Point tracking data
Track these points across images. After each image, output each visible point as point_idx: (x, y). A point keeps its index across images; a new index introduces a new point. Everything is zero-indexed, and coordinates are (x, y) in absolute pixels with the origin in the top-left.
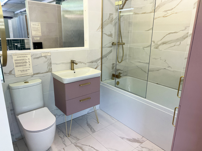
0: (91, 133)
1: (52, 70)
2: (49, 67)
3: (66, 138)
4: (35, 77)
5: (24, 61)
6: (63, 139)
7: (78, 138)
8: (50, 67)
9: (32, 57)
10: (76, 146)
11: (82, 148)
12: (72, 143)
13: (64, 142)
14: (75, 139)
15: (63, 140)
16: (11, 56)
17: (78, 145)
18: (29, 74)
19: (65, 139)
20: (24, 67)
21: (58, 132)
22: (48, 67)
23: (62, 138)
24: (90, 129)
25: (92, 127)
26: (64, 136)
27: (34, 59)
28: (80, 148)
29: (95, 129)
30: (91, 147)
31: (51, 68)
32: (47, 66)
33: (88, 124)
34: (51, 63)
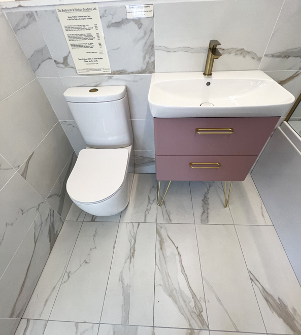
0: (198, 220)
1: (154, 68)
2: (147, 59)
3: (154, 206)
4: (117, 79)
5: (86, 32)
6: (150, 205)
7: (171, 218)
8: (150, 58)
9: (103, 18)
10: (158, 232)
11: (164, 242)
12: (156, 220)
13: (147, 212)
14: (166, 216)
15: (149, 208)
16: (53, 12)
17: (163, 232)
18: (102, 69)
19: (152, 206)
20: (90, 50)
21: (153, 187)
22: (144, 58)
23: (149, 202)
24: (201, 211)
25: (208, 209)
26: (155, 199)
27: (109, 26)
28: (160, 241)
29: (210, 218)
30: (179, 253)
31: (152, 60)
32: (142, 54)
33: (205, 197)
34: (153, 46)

==

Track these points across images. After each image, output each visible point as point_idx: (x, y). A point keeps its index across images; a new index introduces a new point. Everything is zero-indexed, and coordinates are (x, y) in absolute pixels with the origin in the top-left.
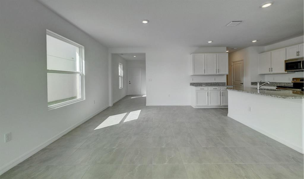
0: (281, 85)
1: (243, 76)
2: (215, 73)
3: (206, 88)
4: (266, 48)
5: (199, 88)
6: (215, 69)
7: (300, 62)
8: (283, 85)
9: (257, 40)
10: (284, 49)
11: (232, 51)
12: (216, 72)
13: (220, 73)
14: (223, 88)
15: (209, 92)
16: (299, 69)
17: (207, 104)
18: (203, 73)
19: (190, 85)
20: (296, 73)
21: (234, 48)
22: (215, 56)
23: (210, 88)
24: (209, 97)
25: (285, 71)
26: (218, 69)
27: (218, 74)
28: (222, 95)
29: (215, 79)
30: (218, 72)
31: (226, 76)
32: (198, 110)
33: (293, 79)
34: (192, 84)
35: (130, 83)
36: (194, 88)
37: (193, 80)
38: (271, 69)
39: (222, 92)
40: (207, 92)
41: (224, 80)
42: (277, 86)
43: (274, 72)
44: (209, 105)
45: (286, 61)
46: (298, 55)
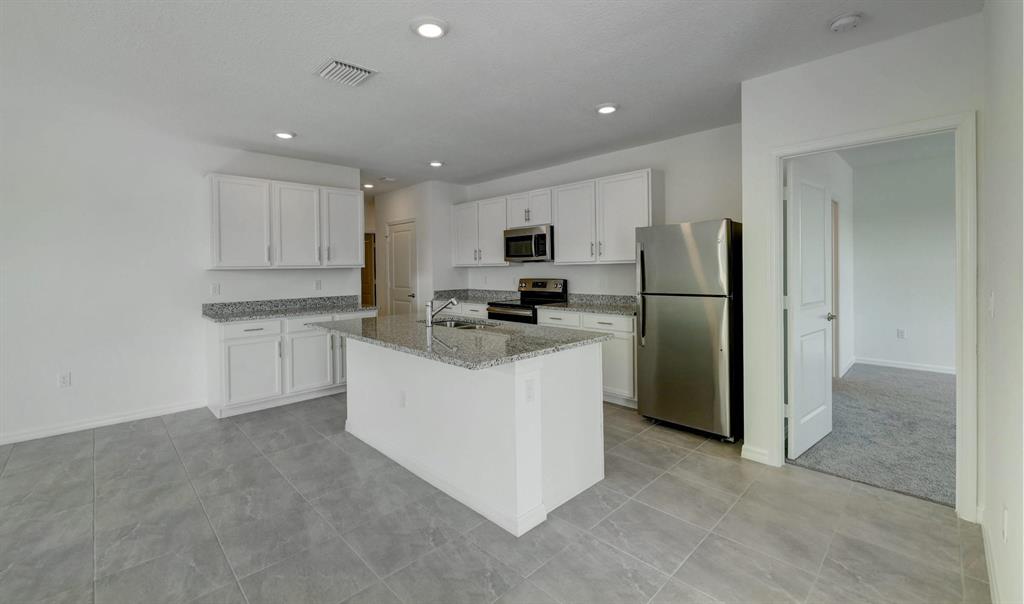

--

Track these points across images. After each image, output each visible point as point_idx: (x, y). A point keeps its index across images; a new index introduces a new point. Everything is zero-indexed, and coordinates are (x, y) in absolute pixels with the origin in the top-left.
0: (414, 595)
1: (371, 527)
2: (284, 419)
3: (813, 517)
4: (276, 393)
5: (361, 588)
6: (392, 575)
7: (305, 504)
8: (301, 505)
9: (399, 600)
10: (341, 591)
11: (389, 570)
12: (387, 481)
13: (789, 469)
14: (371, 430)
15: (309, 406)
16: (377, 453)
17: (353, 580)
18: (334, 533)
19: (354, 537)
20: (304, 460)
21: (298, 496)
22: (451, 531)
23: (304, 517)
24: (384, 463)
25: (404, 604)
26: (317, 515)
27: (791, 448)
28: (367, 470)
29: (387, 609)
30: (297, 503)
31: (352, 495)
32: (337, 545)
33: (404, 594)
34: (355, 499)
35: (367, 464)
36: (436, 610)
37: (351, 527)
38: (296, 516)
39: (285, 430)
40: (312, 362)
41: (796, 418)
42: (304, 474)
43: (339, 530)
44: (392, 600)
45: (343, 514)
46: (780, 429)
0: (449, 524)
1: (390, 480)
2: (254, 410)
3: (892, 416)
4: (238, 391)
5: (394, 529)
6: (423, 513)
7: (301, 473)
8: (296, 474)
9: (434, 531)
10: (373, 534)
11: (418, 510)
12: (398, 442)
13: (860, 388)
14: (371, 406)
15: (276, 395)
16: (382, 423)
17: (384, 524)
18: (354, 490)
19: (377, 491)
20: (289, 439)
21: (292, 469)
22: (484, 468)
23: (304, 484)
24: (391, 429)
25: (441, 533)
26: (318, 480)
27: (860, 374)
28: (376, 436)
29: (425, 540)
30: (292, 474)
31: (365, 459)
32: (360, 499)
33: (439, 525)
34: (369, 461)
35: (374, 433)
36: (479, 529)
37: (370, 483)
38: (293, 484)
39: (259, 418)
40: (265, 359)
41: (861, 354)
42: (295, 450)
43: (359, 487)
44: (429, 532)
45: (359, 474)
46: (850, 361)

ASSIGNED TASK
Going back to the entries above, set down exactly the lines that begin at the one with "27: (791, 448)" and end at the one with "45: (343, 514)", both included, and nothing else.

SOLUTION TO THIS TASK
27: (791, 448)
28: (367, 470)
29: (387, 609)
30: (297, 503)
31: (352, 495)
32: (337, 545)
33: (404, 594)
34: (355, 499)
35: (367, 464)
36: (436, 610)
37: (351, 527)
38: (296, 516)
39: (285, 430)
40: (312, 362)
41: (796, 418)
42: (304, 474)
43: (339, 530)
44: (392, 600)
45: (343, 514)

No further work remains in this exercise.